In Congress, a notably uncharismatic collection of Republican leaders continues to reaffirm the ancient tenets of their faith: Government spending is bad, and taxes should be reduced. But that won't add up to a winning national platform unless Obama turns out to be a miserable failure and voters reflexively turn the other way.

Hence the search by many Republicans for an attractive idea or two. In 2000, Bush won votes from independents and centrists by proclaiming himself a "compassionate conservative," a governor who reformed his state's education system even as he kept a close eye on the purse strings.
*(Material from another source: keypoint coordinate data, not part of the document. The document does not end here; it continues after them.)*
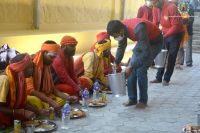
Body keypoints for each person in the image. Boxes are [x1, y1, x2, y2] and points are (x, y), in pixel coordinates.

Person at [106, 18, 163, 108]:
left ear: (120, 30)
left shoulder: (139, 28)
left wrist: (131, 66)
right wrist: (116, 62)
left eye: (114, 35)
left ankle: (143, 101)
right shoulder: (121, 29)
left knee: (141, 69)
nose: (115, 38)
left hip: (155, 42)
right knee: (131, 70)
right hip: (143, 42)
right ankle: (132, 99)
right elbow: (121, 46)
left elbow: (146, 52)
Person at [27, 41, 77, 114]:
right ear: (44, 53)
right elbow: (30, 90)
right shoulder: (31, 64)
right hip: (31, 96)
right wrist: (50, 101)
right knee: (34, 100)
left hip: (44, 95)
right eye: (51, 57)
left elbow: (52, 88)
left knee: (65, 97)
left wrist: (67, 98)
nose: (53, 60)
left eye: (55, 57)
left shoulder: (47, 66)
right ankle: (43, 108)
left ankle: (47, 108)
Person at [150, 0, 184, 86]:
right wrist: (153, 35)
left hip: (176, 33)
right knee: (160, 54)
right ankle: (158, 77)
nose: (153, 4)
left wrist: (165, 36)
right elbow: (155, 23)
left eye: (155, 2)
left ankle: (166, 79)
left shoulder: (171, 7)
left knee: (171, 56)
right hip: (165, 32)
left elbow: (176, 26)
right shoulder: (155, 7)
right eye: (152, 2)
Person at [0, 54, 35, 128]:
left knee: (29, 118)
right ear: (21, 68)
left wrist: (39, 111)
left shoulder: (20, 79)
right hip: (3, 113)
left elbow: (22, 103)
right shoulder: (4, 79)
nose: (33, 70)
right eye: (30, 67)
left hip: (12, 112)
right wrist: (20, 112)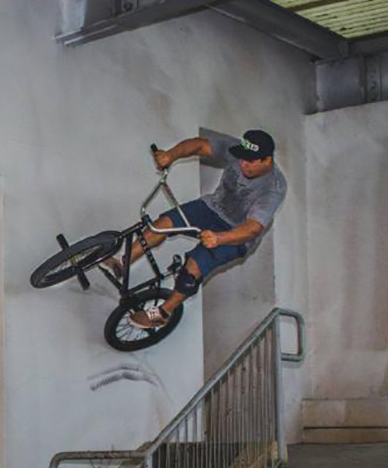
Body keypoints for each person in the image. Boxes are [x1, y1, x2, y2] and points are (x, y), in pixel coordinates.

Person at [105, 129, 287, 328]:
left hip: (237, 233)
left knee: (193, 266)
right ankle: (122, 263)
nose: (243, 164)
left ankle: (163, 313)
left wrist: (219, 238)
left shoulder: (273, 187)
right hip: (211, 208)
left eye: (250, 162)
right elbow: (199, 145)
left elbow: (252, 229)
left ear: (267, 160)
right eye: (242, 159)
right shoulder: (236, 149)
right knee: (162, 224)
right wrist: (170, 155)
And Palin? A voter interested in her approach to national issues will look in vain for new ideas. Her 18-minute statement on Friday introduced a new aphorism to American politics: "Only dead fish go with the flow." But it offered no priorities for Alaska or the nation beyond a handful of broad-brush goals: "Energy independence and smaller government and national security and freedom."

In her 2008 vice presidential campaign and since, she has been a champion not so much of ideas as of attitudes: anger at the national media, fear of a "big-government takeover," and the charge that unnamed liberals (presumably including Barack and Michelle Obama) "deride" American ideals. Those aren't ideas; they're slogans.
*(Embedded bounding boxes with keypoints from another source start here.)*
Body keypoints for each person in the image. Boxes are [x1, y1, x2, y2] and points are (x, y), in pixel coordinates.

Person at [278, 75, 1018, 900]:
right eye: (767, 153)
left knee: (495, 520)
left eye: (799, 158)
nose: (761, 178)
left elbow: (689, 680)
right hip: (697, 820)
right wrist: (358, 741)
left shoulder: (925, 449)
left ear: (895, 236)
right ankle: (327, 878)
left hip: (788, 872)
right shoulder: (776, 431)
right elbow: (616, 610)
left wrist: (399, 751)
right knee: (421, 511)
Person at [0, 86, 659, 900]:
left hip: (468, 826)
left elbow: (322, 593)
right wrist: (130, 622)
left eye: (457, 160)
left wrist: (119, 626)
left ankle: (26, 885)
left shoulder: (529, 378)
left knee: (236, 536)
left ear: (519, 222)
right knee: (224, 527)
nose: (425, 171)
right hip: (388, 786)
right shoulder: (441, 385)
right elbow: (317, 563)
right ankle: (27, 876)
Palin may have the recipe for winning the hearts of the 37% of Americans who describe themselves as conservatives, but it won't attract votes from the 38% who call themselves moderates -- and who remain the key to any presidential election.

Which brings us to Palin's second flaw as a national candidate: She's a polarizer, not a unifier.

Bush, now remembered as a polarizing president, won the White House twice by tempering his conservatism just enough to win a hearing from independents. Palin knows no such urge. It is easy to imagine her winning an Iowa caucus, where the Republican electorate is dominated by social conservatives, but almost impossible to imagine her winning a primary in New Hampshire or Michigan, let alone a general election in 50 states.